▸ REQUIRED ACTION
Write an exact copy of the entries below that leaves out all pictures.

▸ INFORMATION SHOWN
========================================

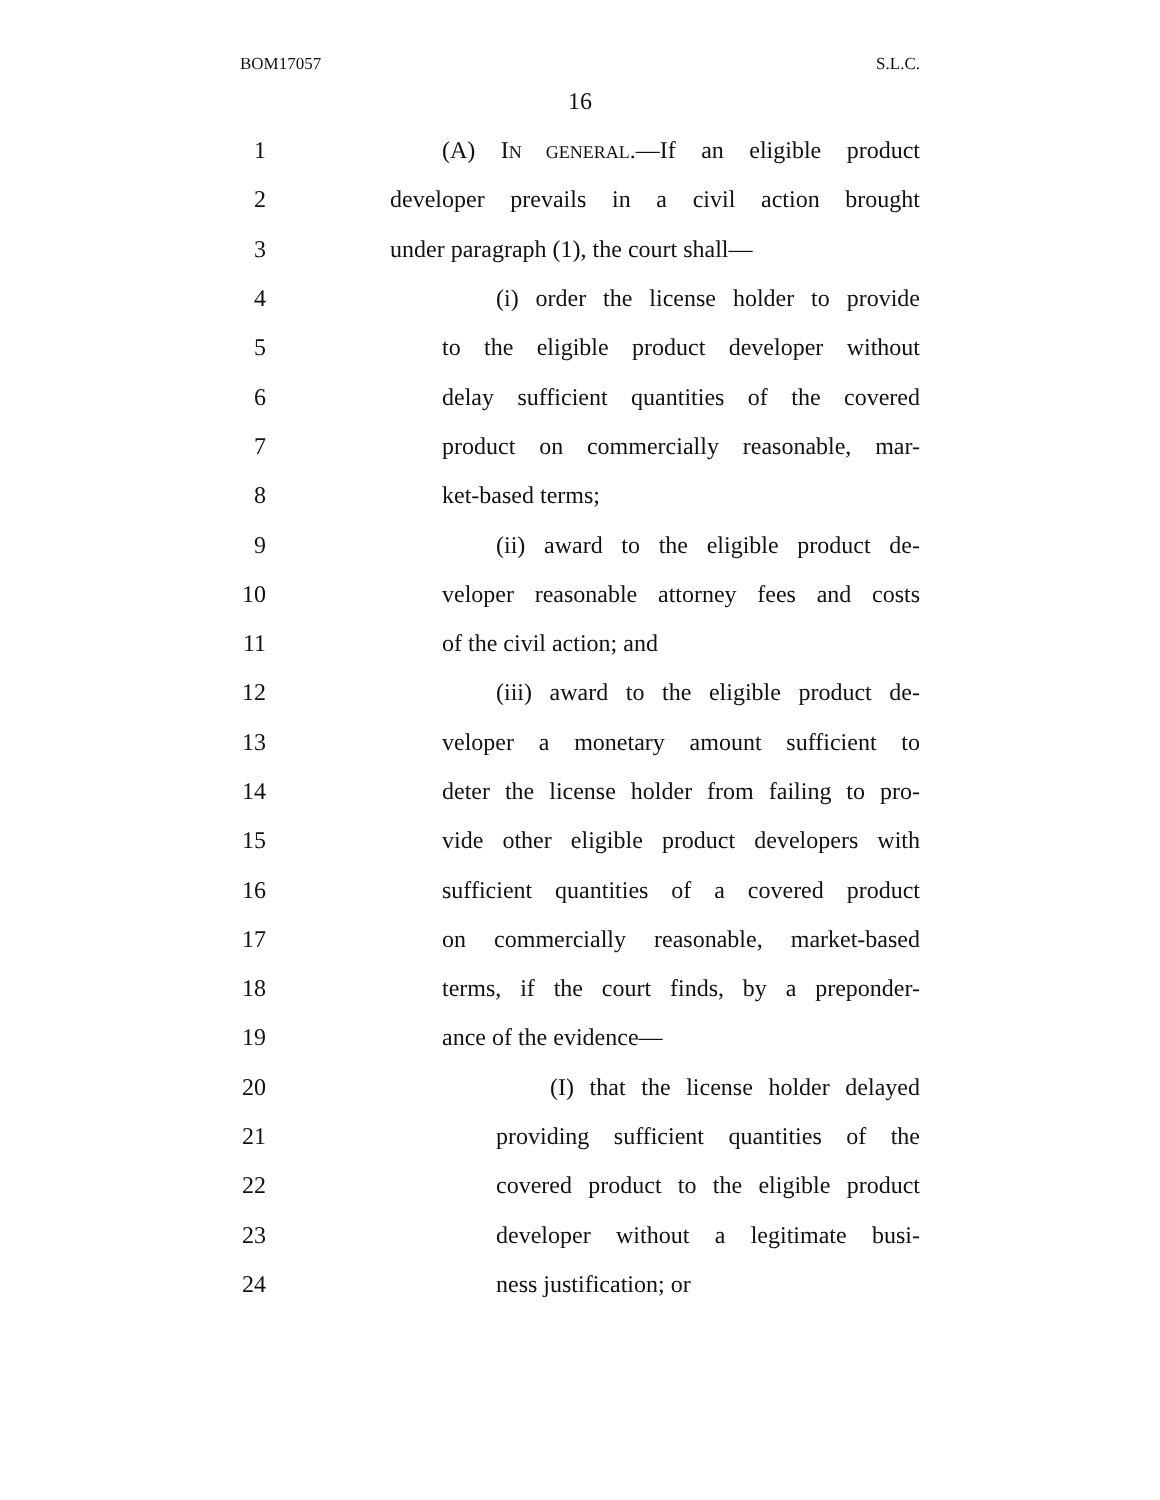BOM17057 S.L.C.
16
1 (A) IN GENERAL.—If an eligible product
2 developer prevails in a civil action brought
3 under paragraph (1), the court shall—
4 (i) order the license holder to provide
5 to the eligible product developer without
6 delay sufficient quantities of the covered
7 product on commercially reasonable, mar-
8 ket-based terms;
9 (ii) award to the eligible product de-
10 veloper reasonable attorney fees and costs
11 of the civil action; and
12 (iii) award to the eligible product de-
13 veloper a monetary amount sufficient to
14 deter the license holder from failing to pro-
15 vide other eligible product developers with
16 sufficient quantities of a covered product
17 on commercially reasonable, market-based
18 terms, if the court finds, by a preponder-
19 ance of the evidence—
20 (I) that the license holder delayed
21 providing sufficient quantities of the
22 covered product to the eligible product
23 developer without a legitimate busi-
24 ness justification; or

========================================

▸ TASK RESPONSE
BOM17057 S.L.C.
16
1 (A) IN GENERAL.—If an eligible product
2 developer prevails in a civil action brought
3 under paragraph (1), the court shall—
4 (i) order the license holder to provide
5 to the eligible product developer without
6 delay sufficient quantities of the covered
7 product on commercially reasonable, mar-
8 ket-based terms;
9 (ii) award to the eligible product de-
10 veloper reasonable attorney fees and costs
11 of the civil action; and
12 (iii) award to the eligible product de-
13 veloper a monetary amount sufficient to
14 deter the license holder from failing to pro-
15 vide other eligible product developers with
16 sufficient quantities of a covered product
17 on commercially reasonable, market-based
18 terms, if the court finds, by a preponder-
19 ance of the evidence—
20 (I) that the license holder delayed
21 providing sufficient quantities of the
22 covered product to the eligible product
23 developer without a legitimate busi-
24 ness justification; or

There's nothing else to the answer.